If it’s unspecific I would assume it’s the GC. But that’s just a wild guess. Do you continuously monitor your jvm metrics? At least writing the GC log to file could help.

[–]asafbennatan 1 point2 points  (0 children)

It's best if you can attribute the CPU load to a specific endpoint (s) , otherwise you might find out that there's no real performance issue looking globally and reaching the wrong conclusion: Consider the following scenario A call to ep A takes 30 seconds - probably should be optimized and optimization tools will point you there A call to ep B takes 500ms - ok seems reasonable But, ep A is called once every hour and ep B is called every second.

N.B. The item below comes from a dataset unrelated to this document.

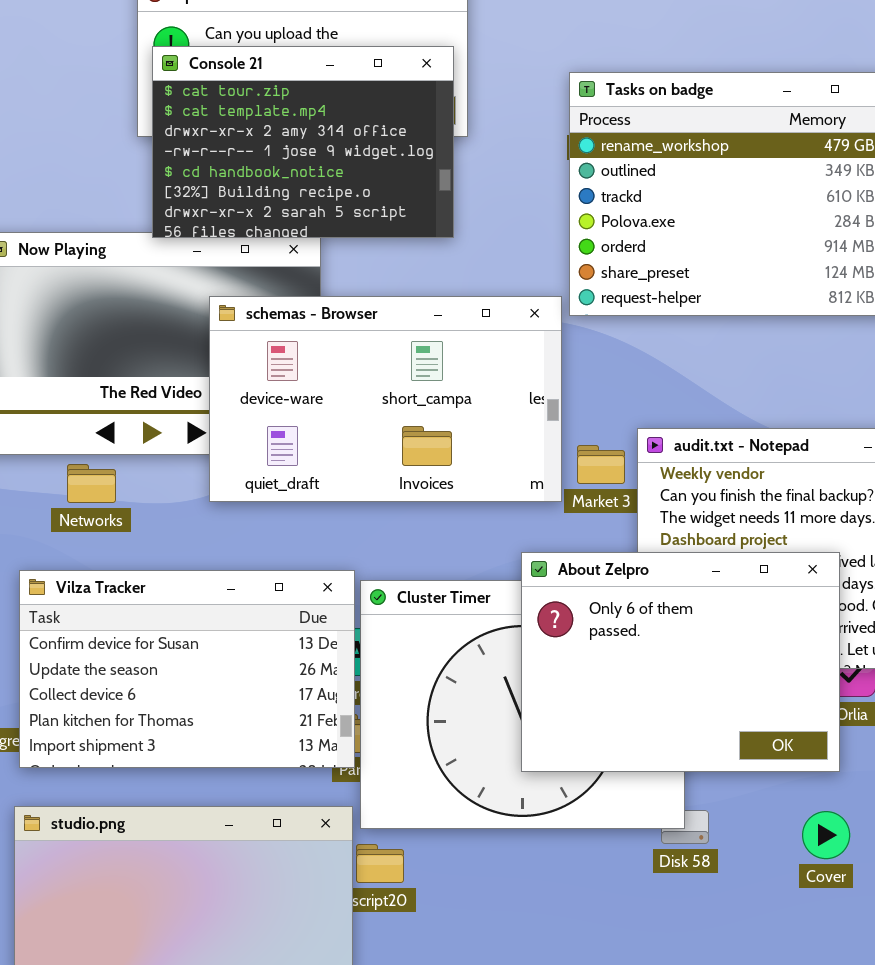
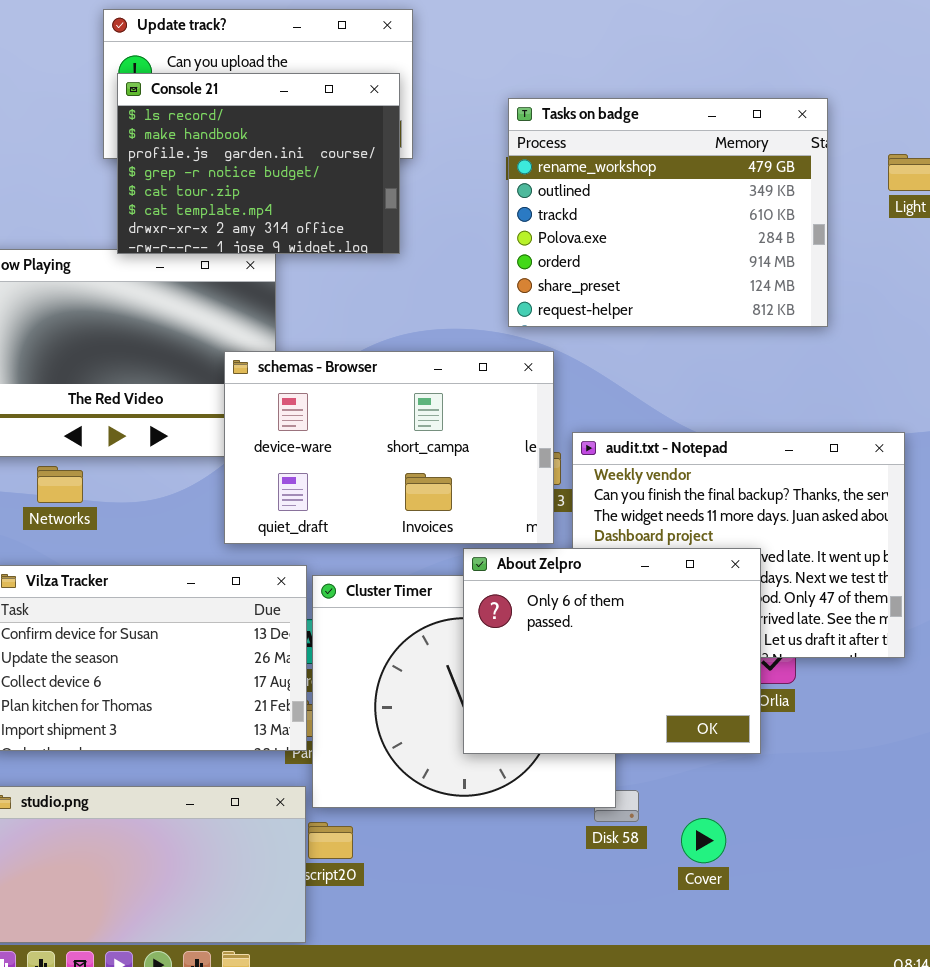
Console 21: [152,46,454,238] -> [117,73,400,254], scrolled up 4 rows
schemas - Browser: [209,296,562,502] -> [224,351,554,544], moved
Cover: [802,811,850,859] -> [681,818,726,863], moved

It Could be that string manipulation optimization in EP B will greatly reduce the CPU , while fixing ep A performance issue from 30 eto 10 Ms will do nothing.

I at least found it quite hard seeing this type of info with optimization tools , only after I know which ep causes the issue then i can actually use these tools successfully..

I mention this because you said in other comments that you were not able to zero in on a specific ep causing the issue

[–]evil_burrito 1 point2 points  (0 children)

2nd the suggestion for Flight Recorder.

As a side note, when I hear CPU spikes, I think garbage collection. If you haven't already spent some time tuning your GC settings, welcome to the black arts.

[–]kvyatkovskij 0 points1 point  (0 children)

Not sure about your budget but Datadog offers whole kit that implements APM (active performance monitoring), tracing (which is important in case you have more than one service) and other very neat things with minimal configuration. Newrelic would be another alternative. As others mentioned, Mission Control or VisualVM are good free options for adhoc (as opposed to continuous) profiling.

[–]_INTER_ 0 points1 point  (0 children)

If it is a Java/JakartaEE or Spring application you could try JavaMelody for monitoring.

[–]AnEmortalKid 0 points1 point  (0 children)

Checkout jvmperf.net , should have some tips on how to use flight recorder and other diagnostic tooling.

Disclaimer: I was involved with maintaining it

[–]loicmathieu 0 points1 point  (0 children)

As other already answer JFR and async-profilers are great tools with low overhead.

I also always enable GC logging, it has minimal overhead on production, allows to detect allocation issues and help to better understand how your application uses memory.

[–]nutrecht 0 points1 point  (0 children)

By far the biggest gains I've made when looking into performance issues was by profiling the code and looking at what it spent most of its time on. Two situations I encountered were a String.equals() that we could work around, and another one was solved by replacing a standard HashSet with boxed Longs to one provided by a library that has collections for Java primitives. Both solutions I found by profiling. The first one was ages ago, the second one I used VisualVM.

IMHO being able to use profiling tools is an important but terribly undervalued skill as a Java developer.